ICS Vulnerabilities on the Rise
The report chart below indicates that 90% of the examined ICS vulnerabilities occurred from 2011-2015. FireEye suggests that since Stuxnet was publicly disclosed in mid-2010, it could have triggered increased interest in discovering control system vulnerabilities and exploits. Also, between 2014 and 2015 there is a 49% increase, but the report explains that this was anomalous given a high number of vulnerabilities concentrated between just two vendors (OSISoft and Yokogawa) in 2015. They foresee the prior years’ average of 5% will likely be the trend going forward.
Here’s an opinion. FireEye’s trend forecast of 5% on future ICS vulnerabilities may be somewhat conservative. New cyber security requirements within certain industries, regulations, new and advanced technologies designed for ICS environments and increased security assessments may help uncover more vulnerabilities as well as currently unknown breach activity underway by adversaries. If these conditions do occur, there may be a higher than 5% increase for ICS vulnerabilities in future years.

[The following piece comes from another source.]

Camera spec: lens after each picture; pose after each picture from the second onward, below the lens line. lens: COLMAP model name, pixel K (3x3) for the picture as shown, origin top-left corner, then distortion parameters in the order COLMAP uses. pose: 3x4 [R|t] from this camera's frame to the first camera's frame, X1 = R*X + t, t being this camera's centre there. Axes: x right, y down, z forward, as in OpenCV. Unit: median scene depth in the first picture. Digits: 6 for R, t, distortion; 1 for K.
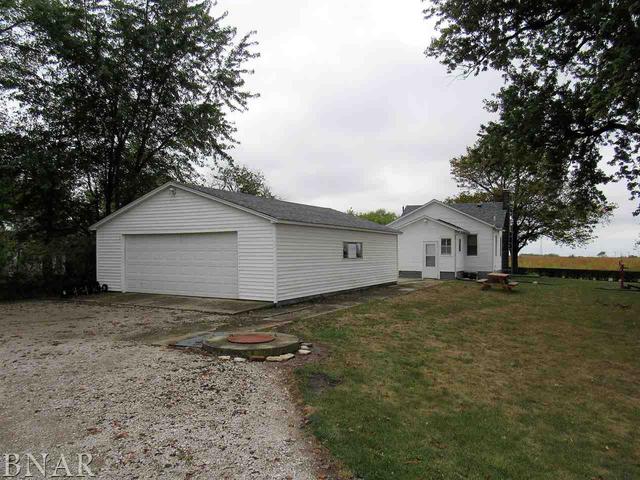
lens RADIAL K [[466.7, 0, 320.0], [0, 466.7, 240.0], [0, 0, 1]] dist [-0.014319, 0.009905]
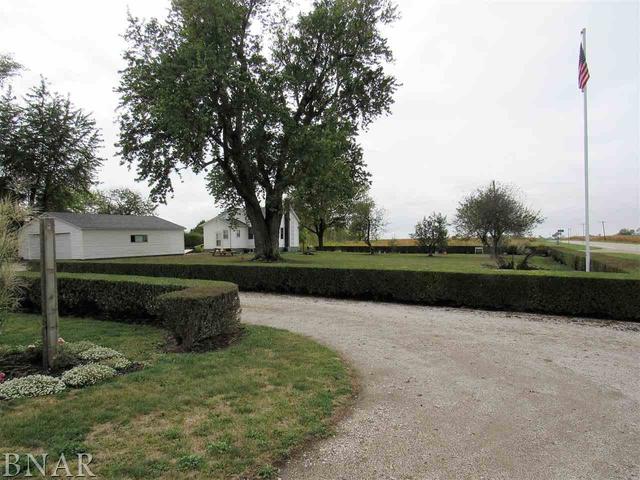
lens RADIAL K [[466.7, 0, 320.0], [0, 466.7, 240.0], [0, 0, 1]] dist [-0.014319, 0.009905]
pose [[0.998855, -0.028356, 0.038525, 0.680045], [0.027228, 0.999194, 0.029486, -0.009898], [-0.039330, -0.028404, 0.998822, -0.990367]]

Patches Not Available at Public Disclosure
Of the 1552 vulnerabilities examined by FireEye, 516 (33%) had no patch available at the time of disclosure. This means one-third were essentially zero-day vulnerabilities, and FireEye foresees this trend continuing. Given slow patch times or no vendor fixes, threat actors have ample opportunity to exploit ICS environments.

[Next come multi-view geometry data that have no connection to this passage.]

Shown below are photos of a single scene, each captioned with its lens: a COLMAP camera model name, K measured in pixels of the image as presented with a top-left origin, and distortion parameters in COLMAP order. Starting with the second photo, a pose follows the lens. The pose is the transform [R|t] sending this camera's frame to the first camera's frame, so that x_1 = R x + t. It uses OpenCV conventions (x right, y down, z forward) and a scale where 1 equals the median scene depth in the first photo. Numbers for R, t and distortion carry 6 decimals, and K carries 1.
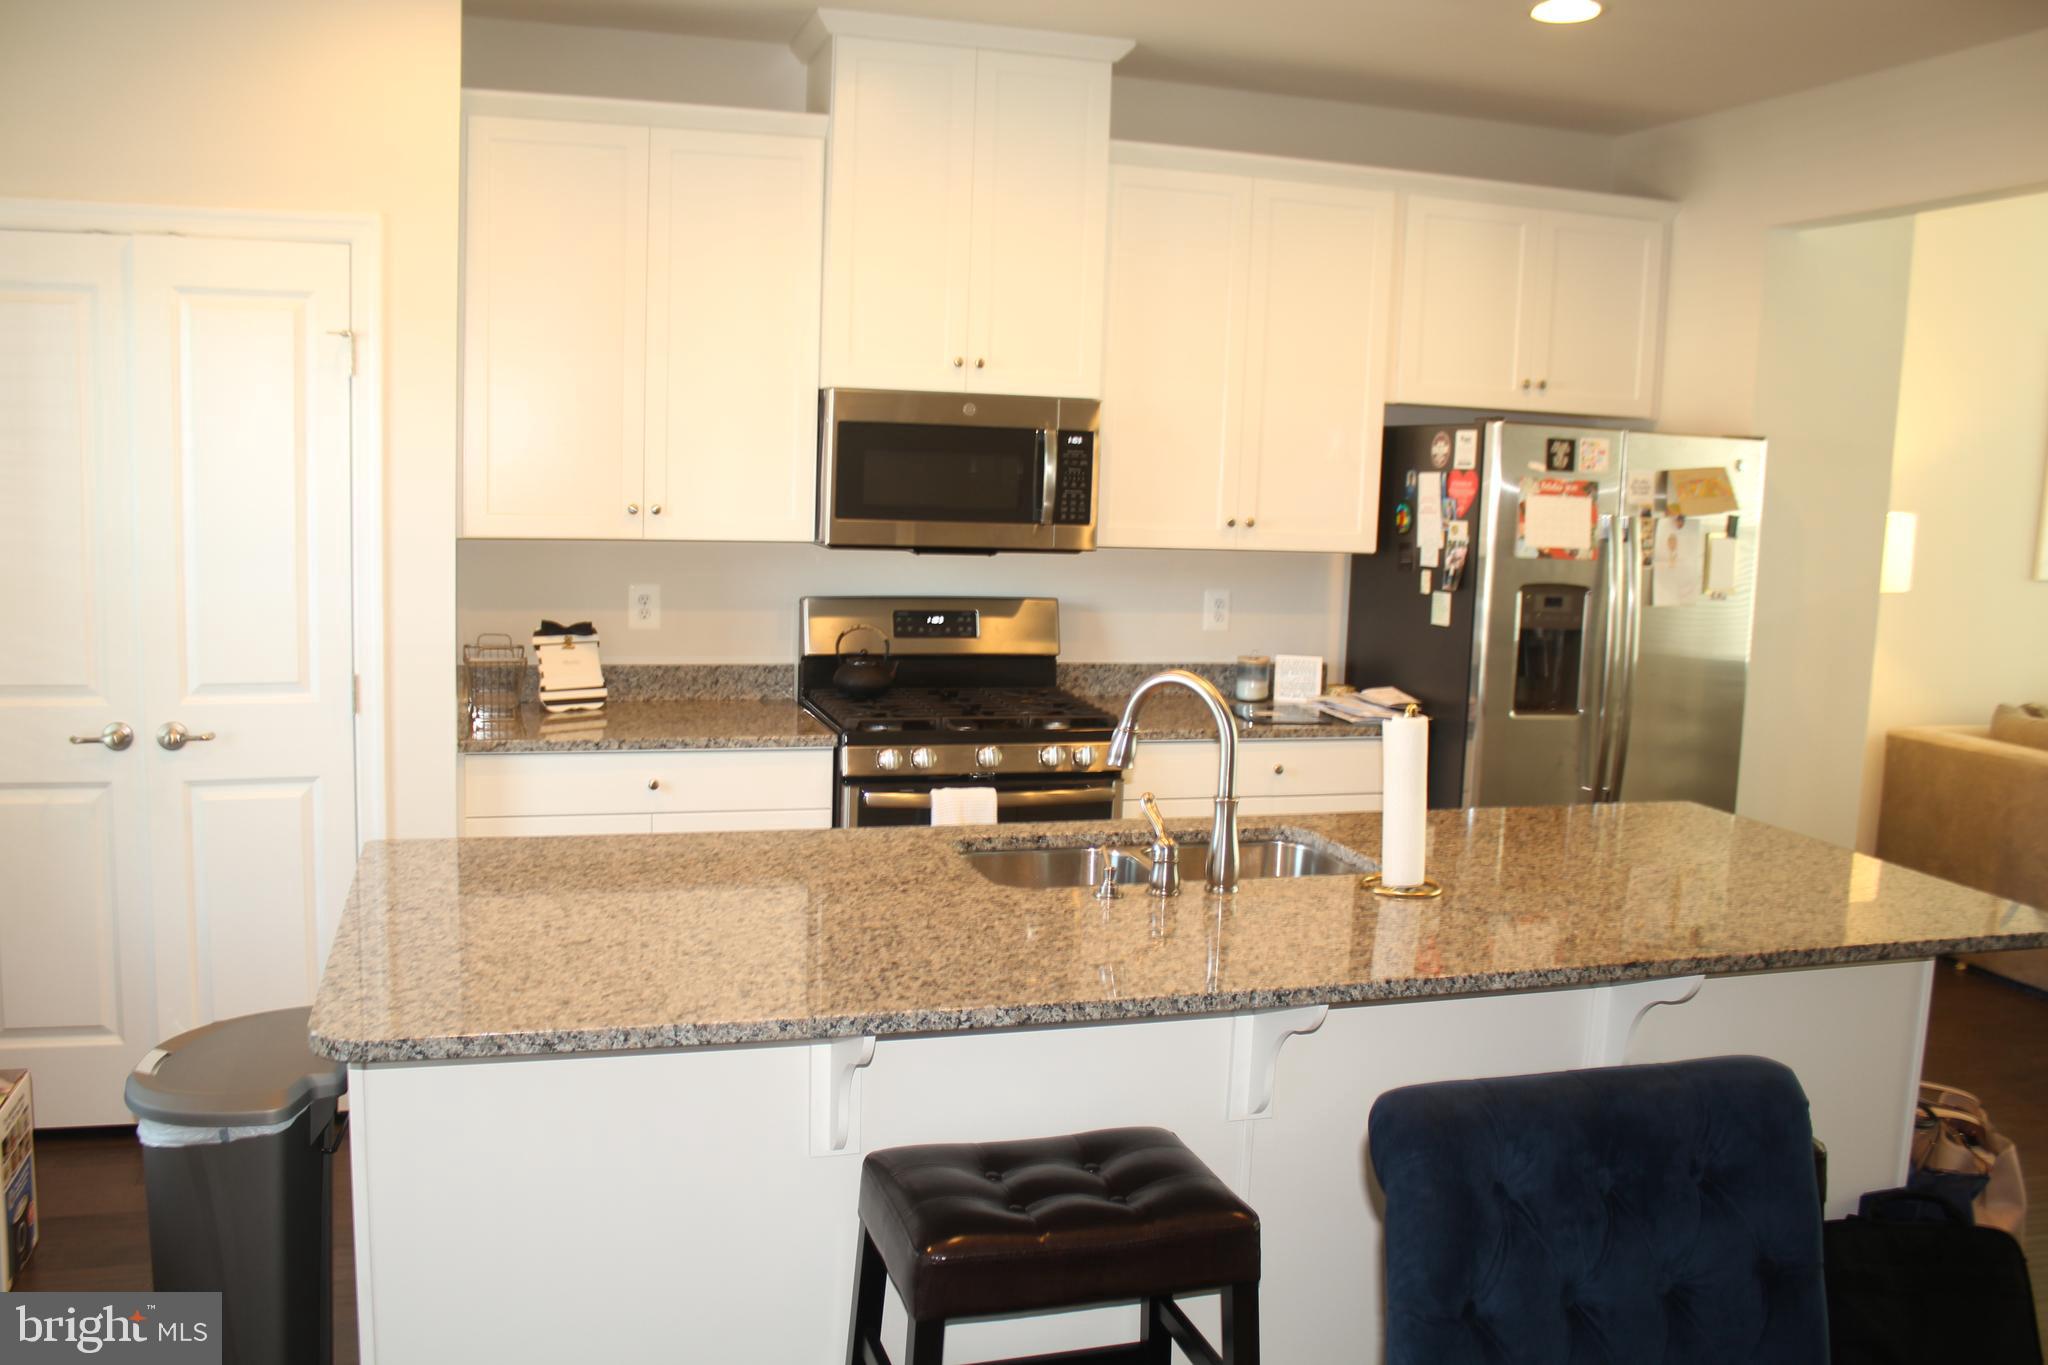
lens RADIAL K [[1702.6, 0, 1024.0], [0, 1702.6, 682.5], [0, 0, 1]] dist [-0.173950, 0.164954]
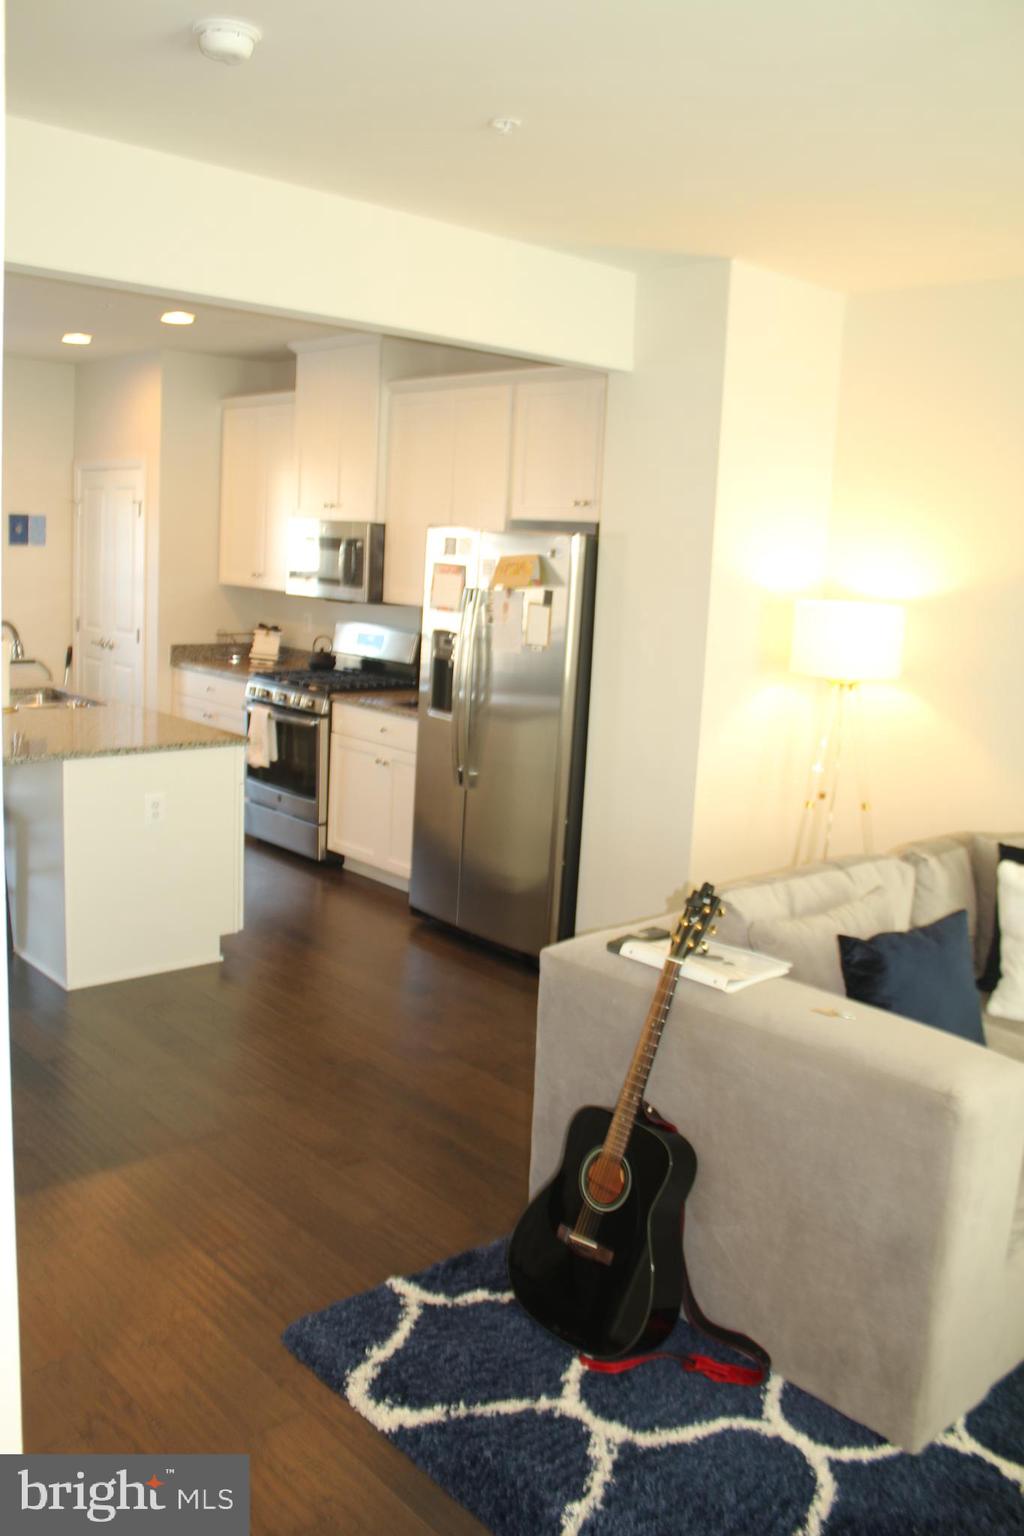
lens RADIAL K [[1277.0, 0, 512.0], [0, 1277.0, 768.0], [0, 0, 1]] dist [-0.173950, 0.164954]
pose [[0.427781, 0.146622, -0.891911, 1.403585], [-0.154488, 0.984096, 0.087681, -0.045325], [0.890582, 0.100281, 0.443629, 0.538328]]
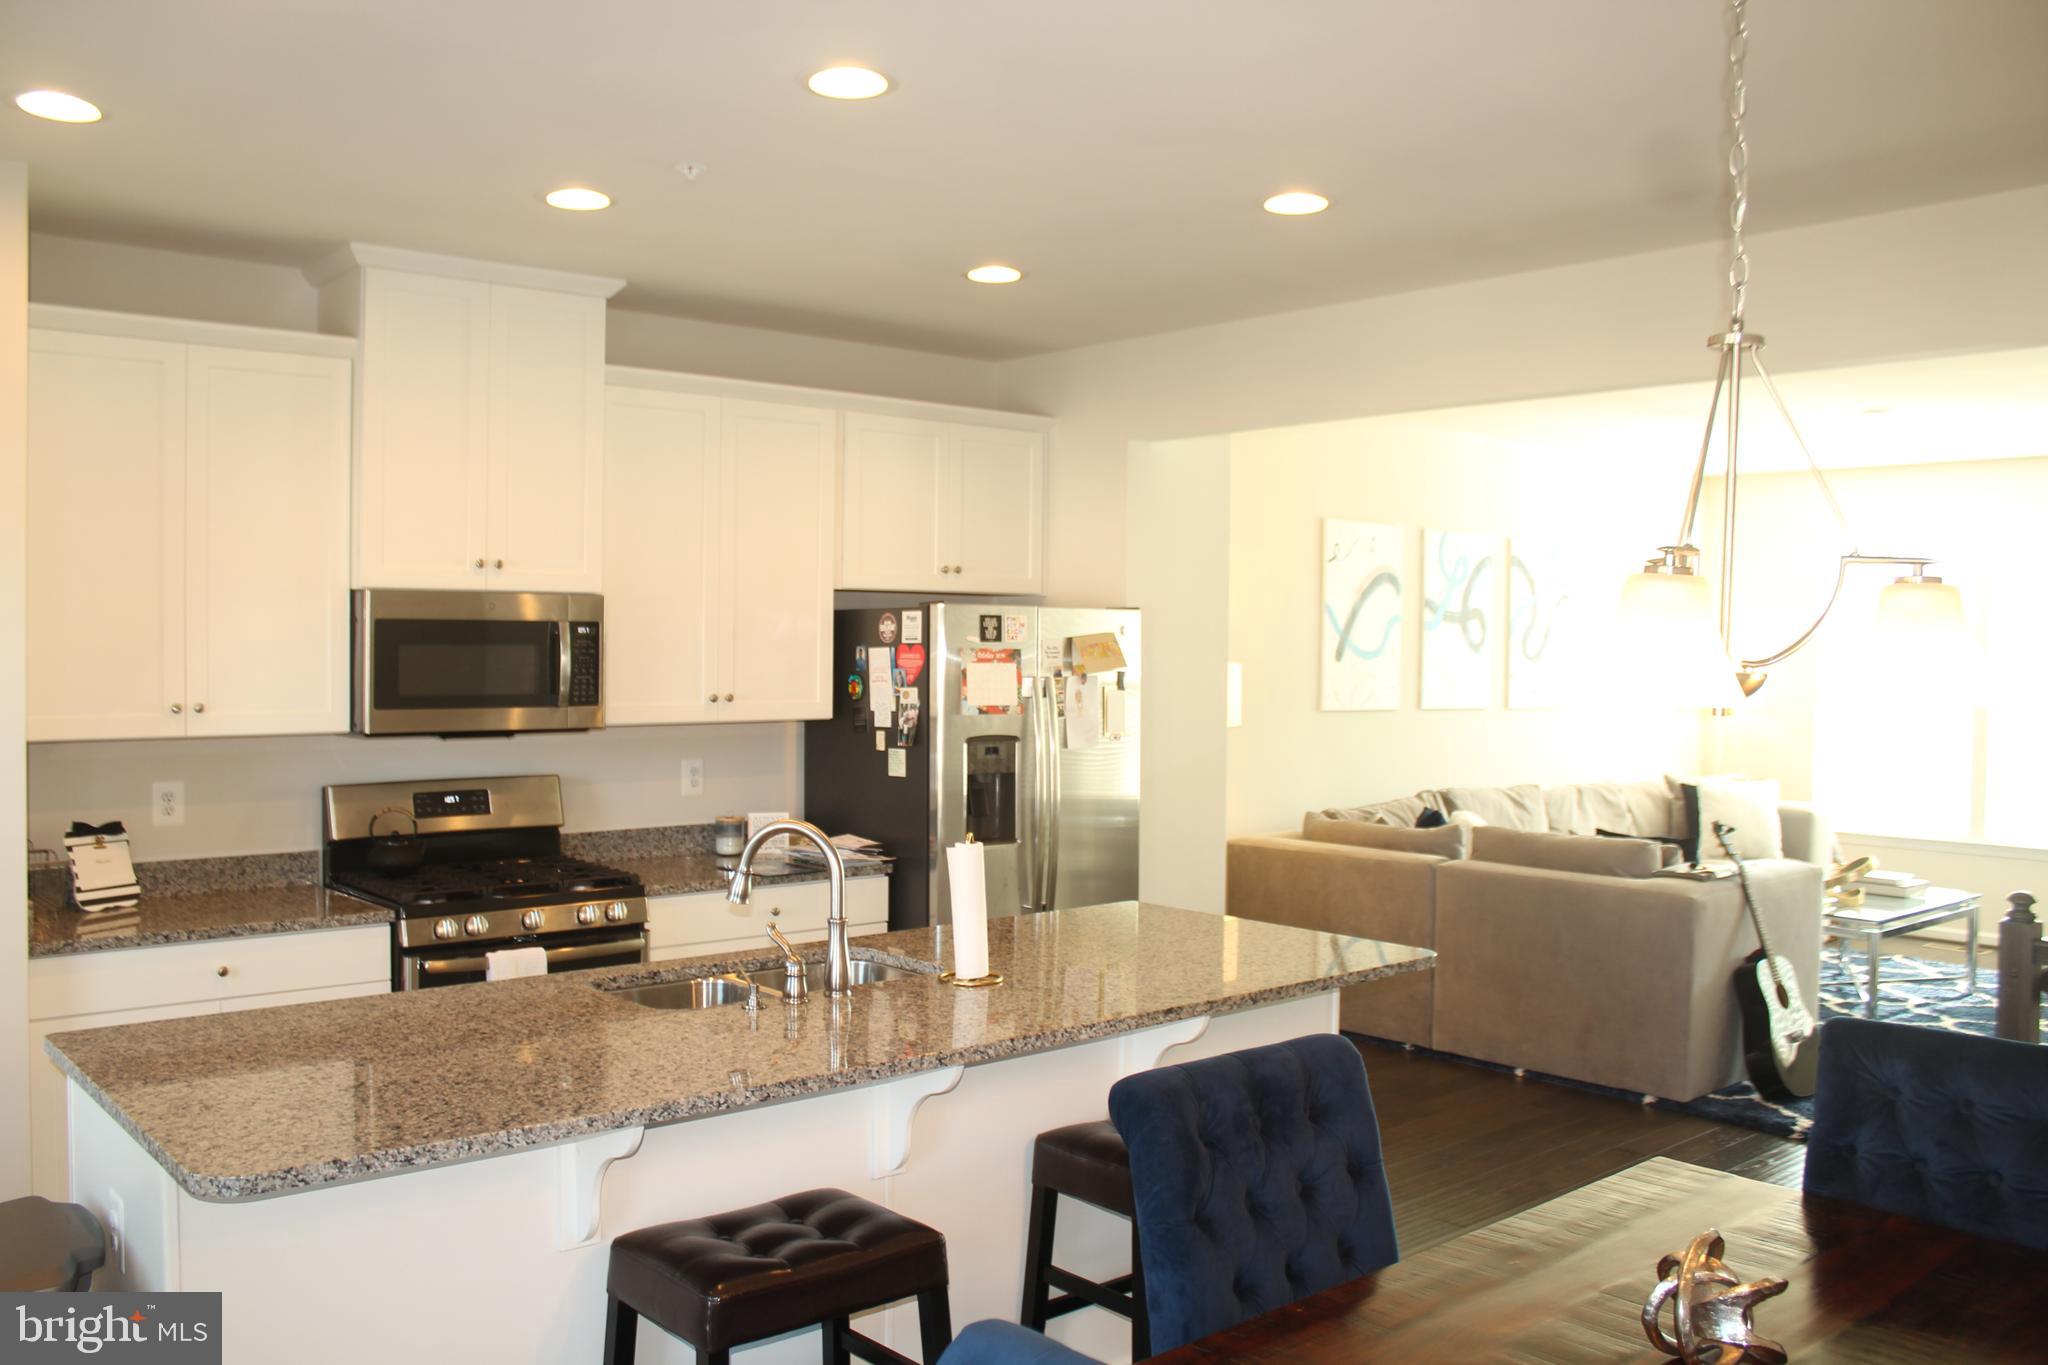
lens RADIAL K [[1696.3, 0, 1024.1], [0, 1696.3, 711.8], [0, 0, 1]] dist [-0.167110, 0.008191]
pose [[0.908737, -0.045171, 0.414919, -0.164788], [0.080213, 0.994496, -0.067412, 0.007939], [-0.409590, 0.094542, 0.907358, -0.112903]]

ICS Attacker’s Holy Grail – Unrestricted Access to Level2
FireEye iSight Intelligence uses a simplified Purdue Model to classify ICS vulnerabilities. The model places systems and equipment and their functions into specific Zones (Levels). Their findings were that most ICS vulnerability disclosures since 2013 affect Level2 as seen in the chart below.
FireEye thinks this has been such a popular Level for targeted research and exploits because other information technologies used within this Level such as mainstream operating systems and databases are already familiar to the researchers. In addition these are relatively inexpensive components and easy to acquire. One of the most important points in this report for ICS security professionals is that “once an attacker has unrestricted access to Level2, further exploits and vulnerabilities become less important because devices that directly control the processes, such as HMI and engineering workstations reside there [in Level2].”

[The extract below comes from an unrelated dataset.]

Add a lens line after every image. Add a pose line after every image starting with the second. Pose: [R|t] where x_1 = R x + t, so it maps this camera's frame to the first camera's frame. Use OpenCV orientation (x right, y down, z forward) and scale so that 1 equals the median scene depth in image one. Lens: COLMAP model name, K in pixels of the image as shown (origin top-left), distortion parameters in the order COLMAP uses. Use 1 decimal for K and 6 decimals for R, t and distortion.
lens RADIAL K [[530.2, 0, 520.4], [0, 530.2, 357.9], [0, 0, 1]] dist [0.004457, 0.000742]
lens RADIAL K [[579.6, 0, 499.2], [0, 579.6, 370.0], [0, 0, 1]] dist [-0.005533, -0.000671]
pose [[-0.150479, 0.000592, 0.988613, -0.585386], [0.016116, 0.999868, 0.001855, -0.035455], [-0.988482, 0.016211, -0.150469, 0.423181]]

FireEye describes an example from the Ukraine utilities attack showing that attackers with access to the HMI can freely open and close switches and actuators without needing to exploit additional vulnerabilities. Additionally, unauthenticated protocols will allow any connected computer to interact with the control process, such as when Modbus/TCP is in use any device on the network can be allowed to alter a set point within the process logic executed by the controller.
Summary and Guidance
This report has many other excellent insights for industrial control engineers, architects, plant managers, and even IT security teams seeking to give assistance to ICS operations but who need a better understanding of the challenges, vulnerabilities, and threats. FireEye iSight Intelligence offers this short list for those seeking to get started addressing ICS vulnerabilities.
- Know Your Assets - Prepare your security teams with an accurate understanding of control system assets, their locations, and functions. Assure you have an accurate asset inventory.
- ICS Threat Intelligence - Obtain structured vulnerability and patch feeds that cover a wide variety of sources.
- Vulnerability Tracking Against Assets - Match the vulnerability disclosures and patch announcements against your asset inventory.
- Track Vulnerable and Unpatched Products – Know your old and legacy equipment currently in use within the industrial environment. There are technologies available to mitigate ICS systems with weaknesses that cannot be patched.
- Prioritize Vulnerability Remediation – Seek to prioritize vulnerability remediation efforts by considering ICS architecture location, simplicity of exploitation, and possible impact on the controlled industrial process.